What you need to do:
1: Write out the stretch of the Keycloak observability article from "필사 모드: Keycloak" through "텍스트 가이드로 표시합니다.".
2: In the Keycloak observability article, which Keycloak version added zero-downtime rolling updates?

Document:
((
Skip to content

필사 모드: Keycloak Observability — Metrics, Audit Logs, and Event-Driven Monitoring

English
0%
정확도 0%
💡 왼쪽 원문을 읽으면서 오른쪽에 따라 써보세요. Tab 키로 힌트를 받을 수 있습니다.
원문 렌더가 준비되기 전까지 텍스트 가이드로 표시합니다.

Introduction

The moment an authentication system fails, every service fails. If login does not work, the entire product is effectively down from the user's point of view — and what is scarier is the "silent security incident": credential stuffing running for days while nobody notices. This is why the maturity of Keycloak operations ultimately converges on the maturity of observability.

Fortunately, the Keycloak of 2026 is incomparably better at observability than it used to be. The 26.x line ships micrometer-based metrics, user event metrics, and OpenTelemetry tracing out of the box, and 26.6 added operational features such as zero-downtime rolling updates. In this article we draw the full observability picture: the Keycloak event system and retention policies, exporting events through the EventListener SPI, building a Prometheus + Grafana monitoring stack, tracing and log collection, brute force and credential stuffing detection, alerting rules, and finally ISMS-P/SOC 2 audit readiness.

The Keycloak Event System

Login Events and Admin Events

Keycloak emits two kinds of events.

| Aspect | Login Events (User Events) | Admin Events |

| --- | --- | --- |

| Triggered by | End-user actions | Administrator / Admin API actions |

| Representative events | LOGIN, LOGIN_ERROR, LOGOUT, REGISTER, UPDATE_PASSWORD, TOKEN_REFRESH | CREATE/UPDATE/DELETE (user, client, role, realm settings) |

| Primary use | Security monitoring, user behavior analysis | Change auditing (who changed what) |

| Payload | User, client, IP, outcome, error code | Resource path, before/after representation |

Event collection is enabled per realm. You can do it in the Admin Console under Realm Settings, but let us manage it as code.
))
Dataset excerpt:
((
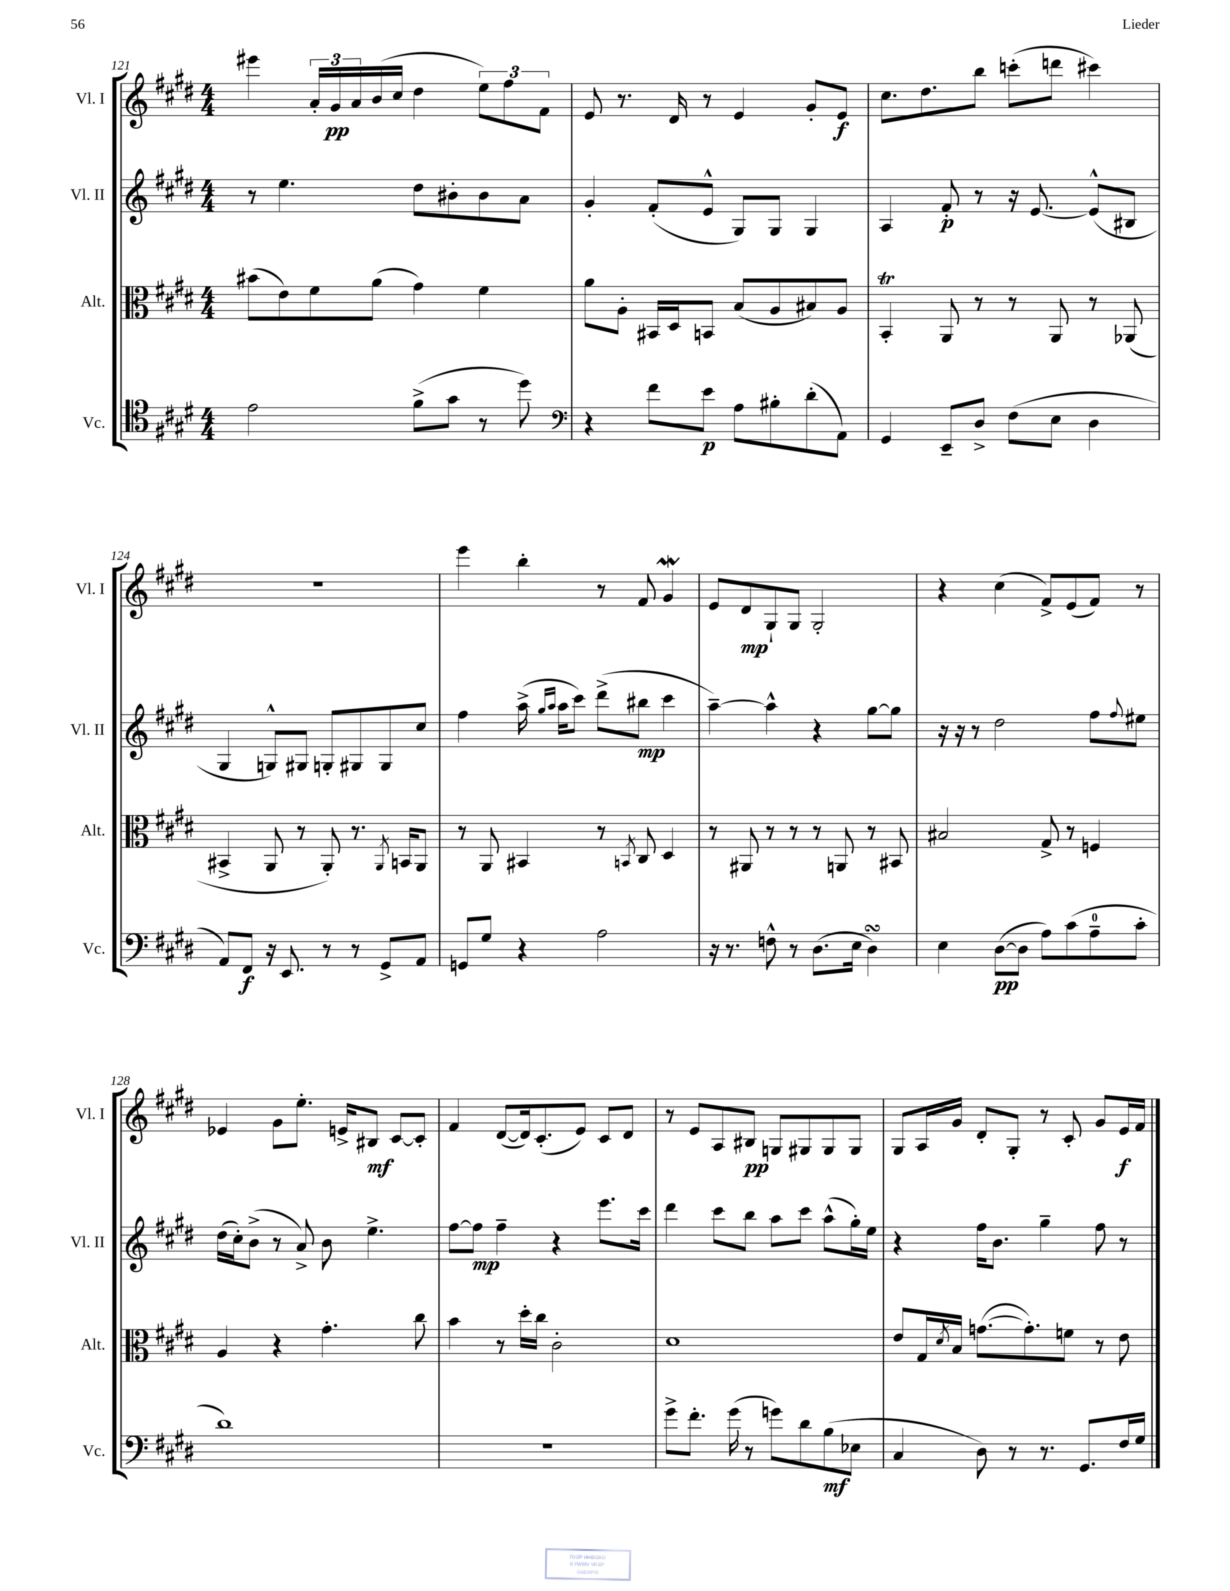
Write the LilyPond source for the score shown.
))
Full answers:
1:
필사 모드: Keycloak Observability — Metrics, Audit Logs, and Event-Driven Monitoring

English
0%
정확도 0%
💡 왼쪽 원문을 읽으면서 오른쪽에 따라 써보세요. Tab 키로 힌트를 받을 수 있습니다.
원문 렌더가 준비되기 전까지 텍스트 가이드로 표시합니다.

2: Keycloak 26.6